## Provided material
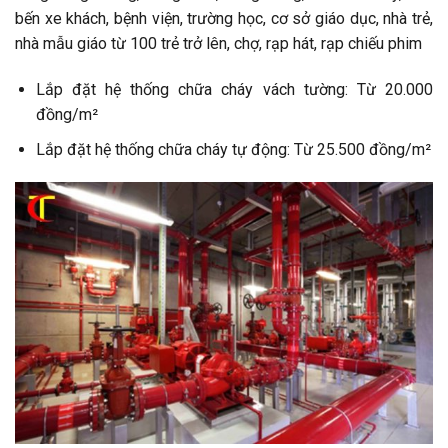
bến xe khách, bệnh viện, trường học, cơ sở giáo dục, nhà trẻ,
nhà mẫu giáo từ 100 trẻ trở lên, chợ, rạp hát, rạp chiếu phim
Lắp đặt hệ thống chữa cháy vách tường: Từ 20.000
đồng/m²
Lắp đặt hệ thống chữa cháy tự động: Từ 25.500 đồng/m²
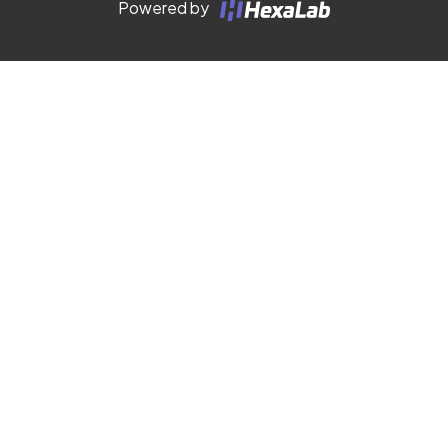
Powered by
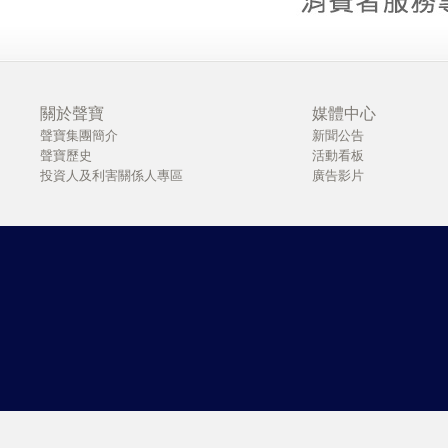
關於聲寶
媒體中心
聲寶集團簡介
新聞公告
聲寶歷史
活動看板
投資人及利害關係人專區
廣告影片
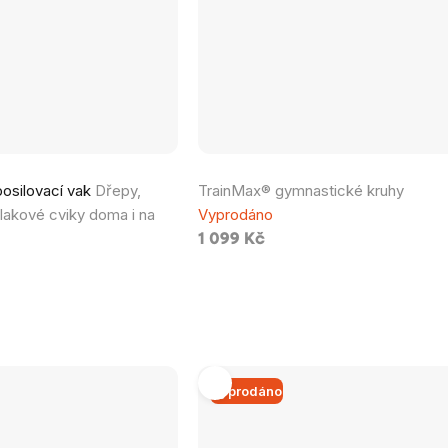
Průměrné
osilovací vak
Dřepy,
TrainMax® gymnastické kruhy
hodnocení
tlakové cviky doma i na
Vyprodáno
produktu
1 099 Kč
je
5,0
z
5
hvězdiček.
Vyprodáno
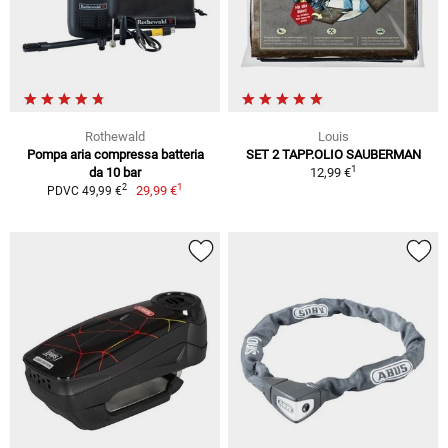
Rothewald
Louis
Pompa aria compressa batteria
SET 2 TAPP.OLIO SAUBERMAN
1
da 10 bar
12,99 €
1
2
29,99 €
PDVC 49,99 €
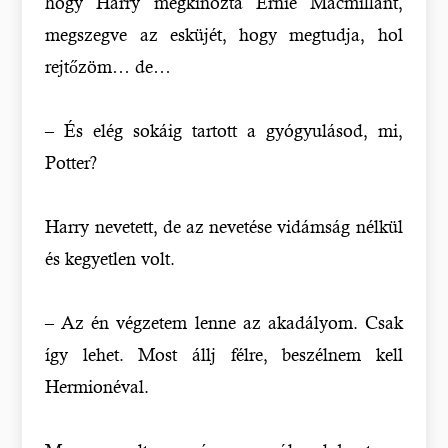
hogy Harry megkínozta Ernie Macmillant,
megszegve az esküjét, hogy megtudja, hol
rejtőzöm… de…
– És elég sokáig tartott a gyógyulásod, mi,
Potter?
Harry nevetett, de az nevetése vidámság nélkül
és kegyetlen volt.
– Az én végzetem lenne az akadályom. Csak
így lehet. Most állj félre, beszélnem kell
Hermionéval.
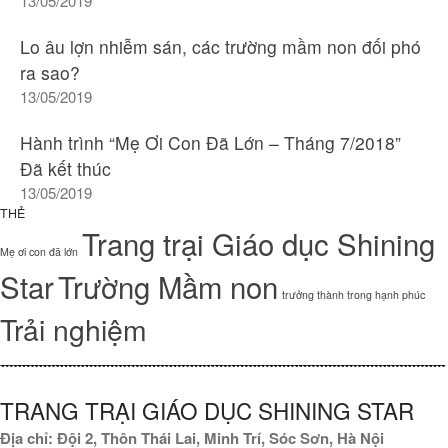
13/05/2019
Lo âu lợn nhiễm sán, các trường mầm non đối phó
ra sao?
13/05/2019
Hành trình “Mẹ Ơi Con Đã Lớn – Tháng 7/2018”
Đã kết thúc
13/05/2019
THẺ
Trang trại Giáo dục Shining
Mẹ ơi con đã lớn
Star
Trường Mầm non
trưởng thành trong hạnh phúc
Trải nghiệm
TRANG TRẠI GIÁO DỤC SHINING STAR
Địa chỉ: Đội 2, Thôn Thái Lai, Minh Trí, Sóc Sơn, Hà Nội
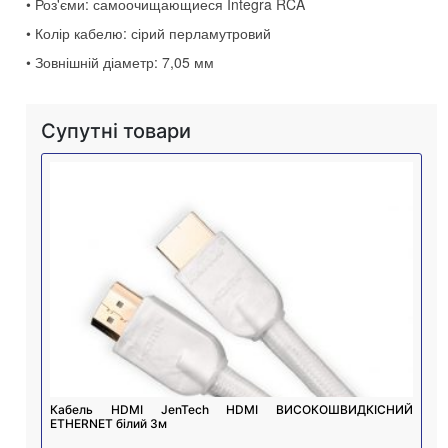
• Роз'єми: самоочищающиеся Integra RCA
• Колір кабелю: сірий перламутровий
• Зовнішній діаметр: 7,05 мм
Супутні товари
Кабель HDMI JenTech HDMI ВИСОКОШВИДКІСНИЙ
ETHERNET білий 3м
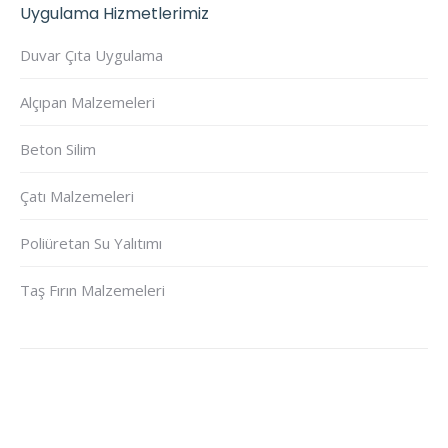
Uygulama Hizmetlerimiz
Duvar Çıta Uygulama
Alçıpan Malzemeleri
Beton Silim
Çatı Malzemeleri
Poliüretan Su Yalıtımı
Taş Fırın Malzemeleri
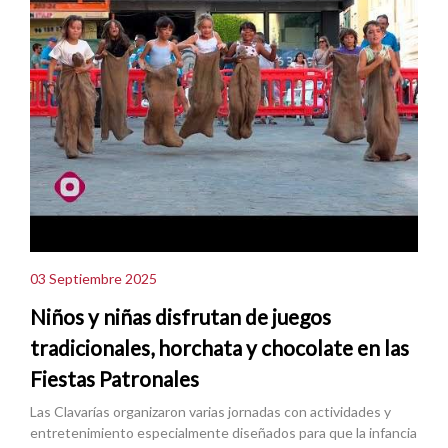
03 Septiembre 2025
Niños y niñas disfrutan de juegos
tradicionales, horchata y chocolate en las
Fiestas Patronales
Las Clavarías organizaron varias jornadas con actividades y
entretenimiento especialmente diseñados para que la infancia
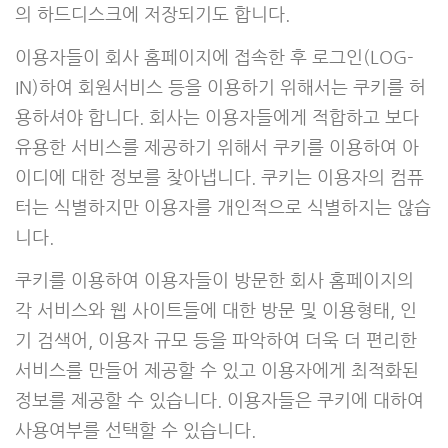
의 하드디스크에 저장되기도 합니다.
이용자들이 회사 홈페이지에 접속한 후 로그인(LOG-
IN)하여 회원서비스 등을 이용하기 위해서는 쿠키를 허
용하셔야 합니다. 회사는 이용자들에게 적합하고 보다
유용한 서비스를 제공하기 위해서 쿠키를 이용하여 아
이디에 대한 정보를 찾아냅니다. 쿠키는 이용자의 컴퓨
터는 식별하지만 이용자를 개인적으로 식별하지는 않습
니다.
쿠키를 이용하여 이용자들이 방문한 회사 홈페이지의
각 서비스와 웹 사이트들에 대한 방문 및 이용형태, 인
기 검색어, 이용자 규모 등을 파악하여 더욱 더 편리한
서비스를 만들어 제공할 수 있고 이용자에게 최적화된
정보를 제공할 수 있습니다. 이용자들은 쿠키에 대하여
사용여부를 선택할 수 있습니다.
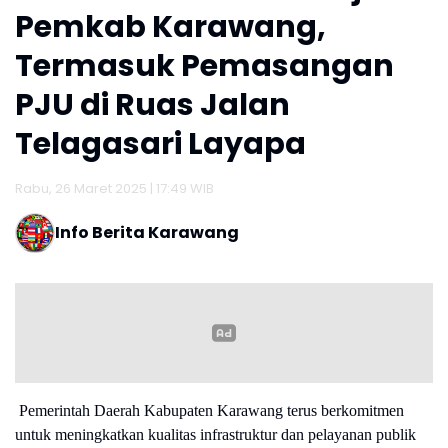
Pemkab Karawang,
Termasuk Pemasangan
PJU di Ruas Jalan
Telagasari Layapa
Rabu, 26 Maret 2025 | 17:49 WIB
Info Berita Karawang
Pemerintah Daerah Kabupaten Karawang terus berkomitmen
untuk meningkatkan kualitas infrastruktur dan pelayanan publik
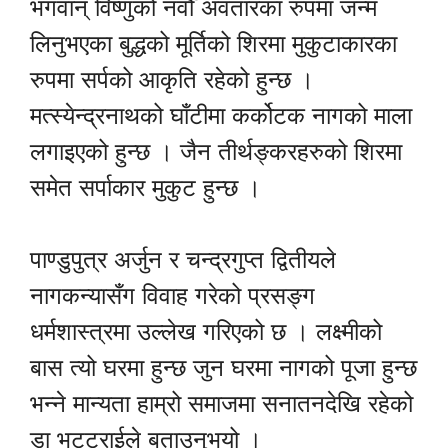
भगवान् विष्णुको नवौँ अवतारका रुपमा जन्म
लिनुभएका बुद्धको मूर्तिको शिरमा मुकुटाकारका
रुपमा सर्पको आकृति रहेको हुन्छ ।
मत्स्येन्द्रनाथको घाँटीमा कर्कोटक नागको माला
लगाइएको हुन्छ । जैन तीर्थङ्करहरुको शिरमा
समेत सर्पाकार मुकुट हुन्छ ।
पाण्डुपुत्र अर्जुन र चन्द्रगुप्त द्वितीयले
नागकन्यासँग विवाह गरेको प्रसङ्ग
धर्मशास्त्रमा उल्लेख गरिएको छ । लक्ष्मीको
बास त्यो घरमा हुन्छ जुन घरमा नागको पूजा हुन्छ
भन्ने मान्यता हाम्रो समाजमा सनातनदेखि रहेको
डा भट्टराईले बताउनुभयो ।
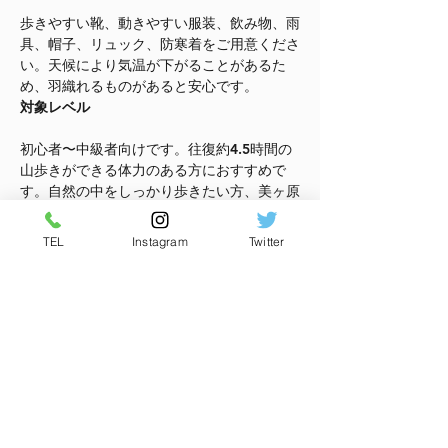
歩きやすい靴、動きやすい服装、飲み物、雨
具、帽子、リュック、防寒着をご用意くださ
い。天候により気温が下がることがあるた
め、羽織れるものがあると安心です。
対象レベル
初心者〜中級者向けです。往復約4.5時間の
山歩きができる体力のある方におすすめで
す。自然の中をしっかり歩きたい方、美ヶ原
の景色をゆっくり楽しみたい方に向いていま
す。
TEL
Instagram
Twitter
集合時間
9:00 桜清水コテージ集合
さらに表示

## What you should do
Filter the material above down to only the lines that contain the string "서비스를", copying each such line in full.

## Response to the exercise
유용한 서비스를 제공하기 위해서 쿠키를 이용하여 아
서비스를 만들어 제공할 수 있고 이용자에게 최적화된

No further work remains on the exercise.